The campaign builds on Nordstrom’s previously announced commitments to the Black community, which include a series of diversity and inclusion targets to hit by 2025 such as increasing Black and Latinx representation in people-manager roles by at least 50%, having at least 50% of interns and early-career employees come from underrepresented populations, and introducing anti-racism and anti-bias training for those in customer-facing roles.
On the marketplace front, Nordstrom has already committed to selling more than $500 million worth of product operated by, or designed by Black and Latinx people. In July, Nordstrom signed the 15 Percent Pledge to commit to offering at least 15% of its shelf-space for Black-owned businesses. Nordstrom said it would grow its total purchases from Black-owned or Black-founded brands by 10 times by the end of 2030.
“We invite our customers, employees and brand partners to join us in honoring the Black community, rejoicing in Black culture and amplifying Black voices this month and year-round,” said Farrell Redwine, chief human resources officer at Nordstrom. “We’ve long believed in the value of diversity and remain committed to playing an active role in contributing to the positive change required to address systemic racial inequity.”

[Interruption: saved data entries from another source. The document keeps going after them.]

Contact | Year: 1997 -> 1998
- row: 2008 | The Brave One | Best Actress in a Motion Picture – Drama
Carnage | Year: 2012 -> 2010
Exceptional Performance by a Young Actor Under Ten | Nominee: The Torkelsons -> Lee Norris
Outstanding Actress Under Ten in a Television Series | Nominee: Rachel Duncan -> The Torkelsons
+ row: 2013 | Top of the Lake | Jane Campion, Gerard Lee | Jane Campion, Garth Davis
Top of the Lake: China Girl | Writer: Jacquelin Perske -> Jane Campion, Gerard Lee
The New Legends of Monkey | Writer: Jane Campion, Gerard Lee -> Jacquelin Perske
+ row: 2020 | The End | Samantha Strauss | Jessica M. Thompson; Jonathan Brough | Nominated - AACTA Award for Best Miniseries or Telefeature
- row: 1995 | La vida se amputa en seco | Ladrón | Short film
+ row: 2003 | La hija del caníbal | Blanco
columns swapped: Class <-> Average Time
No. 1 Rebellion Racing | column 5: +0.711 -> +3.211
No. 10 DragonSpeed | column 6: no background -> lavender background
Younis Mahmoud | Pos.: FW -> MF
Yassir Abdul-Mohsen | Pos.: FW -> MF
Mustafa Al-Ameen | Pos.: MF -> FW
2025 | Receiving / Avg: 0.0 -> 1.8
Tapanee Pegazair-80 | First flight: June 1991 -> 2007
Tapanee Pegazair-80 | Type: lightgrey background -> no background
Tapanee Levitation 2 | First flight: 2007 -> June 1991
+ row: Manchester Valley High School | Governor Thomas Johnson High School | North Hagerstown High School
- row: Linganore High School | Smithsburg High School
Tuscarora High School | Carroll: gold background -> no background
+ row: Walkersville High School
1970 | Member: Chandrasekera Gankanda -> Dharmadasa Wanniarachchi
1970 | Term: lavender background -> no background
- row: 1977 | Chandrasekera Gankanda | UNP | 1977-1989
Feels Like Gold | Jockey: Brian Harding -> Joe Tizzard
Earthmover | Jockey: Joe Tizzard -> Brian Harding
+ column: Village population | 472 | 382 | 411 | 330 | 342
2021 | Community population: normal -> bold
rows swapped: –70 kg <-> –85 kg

Throughout February, Nordstrom will share stories behind several Black owned brands such as Harlem Candle Co, Vitae London and King+Lola. Nordstrom has also partnered with Black-owned and founded production agency Invisible Collective to launch a video series highlighting employees’ unique experiences within the Black community. In its in-store restaurants and coffee shops, Nordstrom will feature recipes and treats that celebrate Black food culture.
Nordstrom also announced that it will increase its charitable donations to $1 million per year over the next five years to organizations that promote anti-racism, such as civil rights and advocacy organization the National Urban League.
While some campaigns are meant specifically for Black History Month, Nordstrom’s goal is to focus on diversity and inclusion all year long. To stay on track with long-term goals, Nordstrom launched a Diversity Inclusion and Belonging Council last year, which is co-chaired by Nordstrom CEO Erik Nordstrom, president and chief brand officer Pete Nordstrom and Redwine. The council meets on a quarterly basis to review progress.
“[We hope] that diversity becomes embedded in the things that we do versus a set aside or an activity that needs to be done,” Redwine previously told FN.